Оглянуться назад - стр. 25
Он начал бродить по городу со своим альбомом и показывать его всем, кто попадался на пути. В альбоме содержались венесуэльские и доминиканские газетные вырезки о молодом актере, чаще всего микроскопические, иногда сопровождаемые плохого качества снимком. Фаусто стоял в нарочито театральной позе перед микрофоном или позировал в экстравагантных одеяниях на черном фоне. Подписи под фотографиями попадались самые нелепые, заметки были написаны в отечески-снисходительном тоне, но значение имел сам факт их существования: в Боготу Фаусто явился уже не отпрыском беженцев, возделывателем арахиса в приграничной сельве, сворачивателем тканей в магазине, балующимся декламацией в свободное время, а выжившим в европейской мясорубке молодым испанским талантом, который решил осенить собой культурную жизнь столицы. Может, здесь, думал он, ему выпадет шанс стать другим, оставить позади прежнюю жизнь; сюда он прибыл налегке, не обремененный докучливым грузом недавнего прошлого. Он сбежал от себя старого и теперь изобретал себя нового, и когда ему наконец выпала удача, почти не удивился: фортуна благосклонна к смельчакам.
Однажды, гуляя по центру без определенной цели, он увидел каменную табличку: Министерство образования. И несказанно удивился, когда некий Дарио Ачури Валенсуэла, директор чего-то под названием отдел культурного расширения, принял его без записи. Фаусто подумал было, что его спутали с кем-то другим, но потом ситуация прояснилась: просто Ачури отличался невероятной любознательностью, был в тот день не особенно занят, а говорить о поэзии любил больше всего на свете. Дикцией и жестами сорокалетний директор напоминал старика; он был одет в костюм-тройку, а на вешалке, стоявшей позади письменного стола, висели шляпа и зонтик. Фаусто никогда не встречал таких людей: словно зашел поболтать осенним утром с Ортегой-и-Гассетом. Ачури цитировал Шиллера на немецком, наизусть рассказывал целые страницы из «Дон Кихота» и четверть часа поносил критиков, назвавших Сервантеса «невежественным гением». Он, не дрогнув, разметал в пух и прах Унамуно и Асорина, обвинил Ганивета в некомпетентности, а Варелу – в недальновидности.

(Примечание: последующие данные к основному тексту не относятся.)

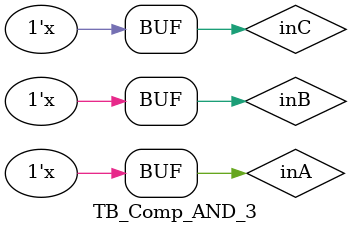
<source format=v>
`timescale 1ns / 1ps

module TB_Comp_AND_3 (

    );

    // Inputs
    reg inA, inB, inC;

    // Outputs
    wire out;

    // Instantiate
    Comp_AND_3 UUT(
        .Y(out),
        .A(inA),
        .B(inB),
        .C(inC)
    );

    // stimulus
    initial begin
        inA = 0;
        inB = 0;
        inC = 0;
    end

    always #20 inA = ~inA;
    always #40 inB = ~inB;
    always #60 inC = ~inC;

endmodule

</source>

– Сами они невежественные, – заключил он.
Беседа продолжалась больше двух часов. Говорили об испанских и латиноамериканских поэтах. Ачури упомянул Эрнандо де Бенгоэчеа, колумбийского поэта, погибшего за Францию во время Первой мировой, после чего перешли к Гражданской войне в Испании и смерти Мачадо. Когда естественным образом в разговоре всплыл Лорка, Фаусто не упустил шанса.